= Members of the Queensland Legislative Assembly, 1867–1868 =

This is a list of members of the 3rd Legislative Assembly of Queensland from 1867 to 1868, as elected at the 1867 colonial elections held between 18 June 1867 and 19 July 1867 (due to problems of distance and communications, it was not possible to hold the elections on a single day).
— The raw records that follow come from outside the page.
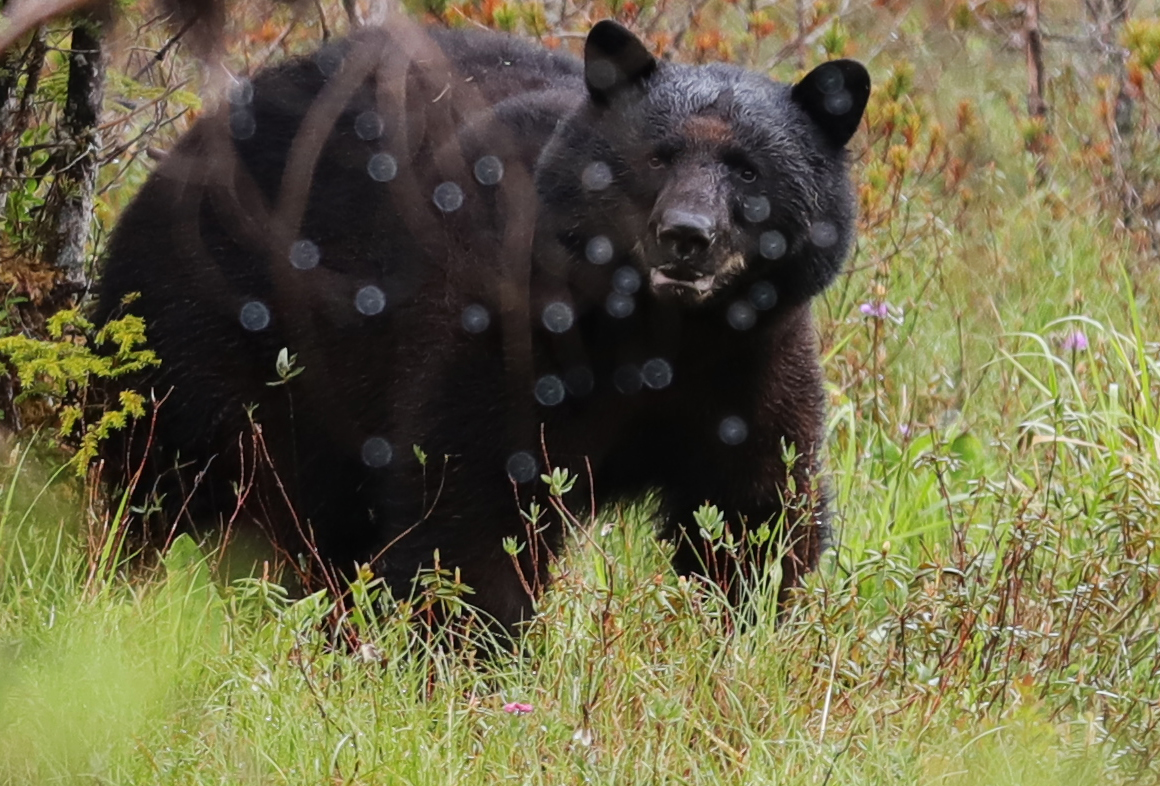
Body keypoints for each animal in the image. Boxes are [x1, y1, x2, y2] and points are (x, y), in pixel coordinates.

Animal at [97, 18, 872, 630]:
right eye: (658, 157)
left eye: (747, 170)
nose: (686, 236)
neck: (659, 329)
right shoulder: (507, 325)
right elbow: (472, 500)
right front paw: (478, 655)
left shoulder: (752, 360)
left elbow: (757, 505)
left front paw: (742, 627)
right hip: (205, 330)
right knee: (148, 472)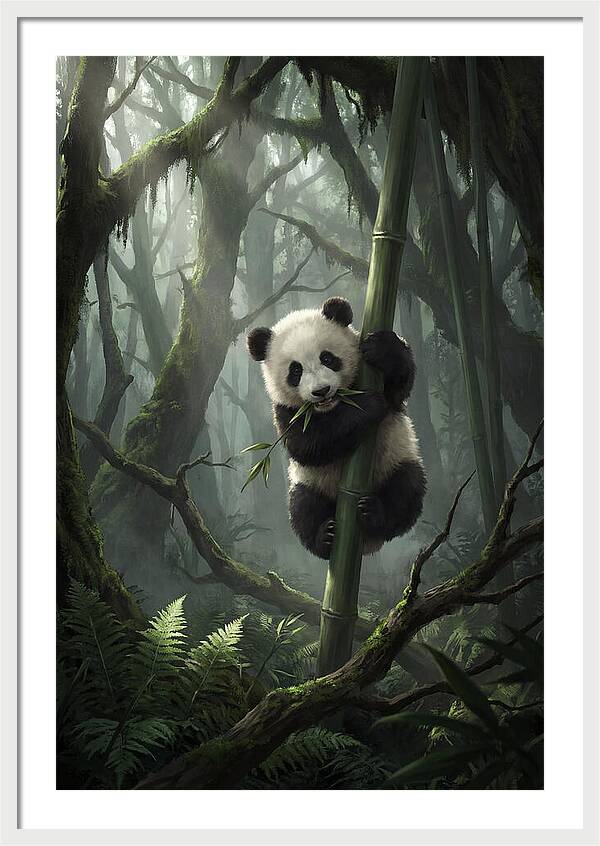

| Name | Electorate | Term in office |
|---|---|---|
| Archibald Archer^{[1]} | Rockhampton | 1867–1869; 1878–1886; 1888–1896 |
| Joshua Peter Bell | West Moreton | 1862–1879 |
| Henry Challinor | Town of Ipswich | 1861–1868 |
| George Clark | Warwick | 1867–1868 |
| John Douglas | Eastern Downs | 1863–1866; 1867–1868; 1875–1880 |
| Gilbert Eliott | Wide Bay | 1860–1870 |
| Thomas Henry FitzGerald^{[1]} | Rockhampton Kennedy | 1867–1869; 1873–1875 |
| Charles Fitzsimmons^{[2]} | Clermont | 1860–1861, 1865–1868 |
| Arthur Francis | East Moreton | 1867–1870 |
| James Garrick | East Moreton | 1867–1868; 1877–1883 |
| William Henry Groom | Drayton and Toowoomba | 1862–1901 |
| Edward Lamb | Mitchell | 1867–1869 |
| Charles Lilley | Hamlet of Fortitude Valley | 1860–1873 |
| Arthur Macalister | Town of Ipswich | 1860–1871; 1872–1876 |
| Robert Mackenzie | Burnett | 1860–1869 |
| William Miles | Maranoa | 1864–1873; 1874–1875; 1876–1887 |
| John Murphy | Town of Ipswich | 1867–1870 |
| Graham Mylne | Warrego | 1867–1868 |
| Kevin O'Doherty | Town of Brisbane | 1867–1873 |
| Patrick O'Sullivan | West Moreton | 1860–1863; 1867–1868; 1876–1883; 1888–1893 |
| Hon Arthur Hunter Palmer | Port Curtis | 1866–1881 |
| Ratcliffe Pring | Burnett | 1860–1862; 1863–1866; 1867–1872; 1873–1874; 1878–1879 |
| Alexander Pritchard | Town of Brisbane | 1867–1868 |
| Theophilus Parsons Pugh | Town of Brisbane | 1863–1869 |
| Robert Ramsay | Western Downs | 1867–1873 |
| Charles Royds^{[3]} | Leichhardt | 1860–1864; 1868–1872 |
| Edmund Royds^{[3]} | Leichhardt | 1864–1868; 1872–1875 |
| Gordon Sandeman | Leichhardt | 1863–1870 |
| John Scott^{[2]} | Clermont | 1868, 1870–1888 |
| Thomas Blacket Stephens | Town of South Brisbane | 1863–1875 |
| James Taylor | Western Downs | 1860–1870 |
| George Thorn | West Moreton | 1867–1874; 1876–1878; 1879–1883; 1887–1888; 1893–1902 |
| Henry Thorn | Northern Downs | 1867–1868; 1873–1876 |
| William Henry Walsh | Maryborough | 1865–1878 |

==See also==
- Premier:
 Robert Mackenzie (1867–1868)

==Notes==

 At the 1867 election, Thomas Henry FitzGerald stood as a candidate in two seats: Rockhampton (27 June) and Kennedy (19 July). Having won Rockhampton, he resigned Rockhampton on 30 June as he preferred to win Kennedy. Archibald Archer was returned unopposed in the subsequent by-election in Rockhampton on 27 July.
 On 11 May 1868, Charles Fitzsimmons, the member for Clermont, resigned. John Scott won the resulting by-election on 22 June 1868.
 On 11 May 1868, Edmund Royds, the member for Leichhardt, resigned. Edmund's brother, Charles Royds, won the resulting by-election on 29 June 1868.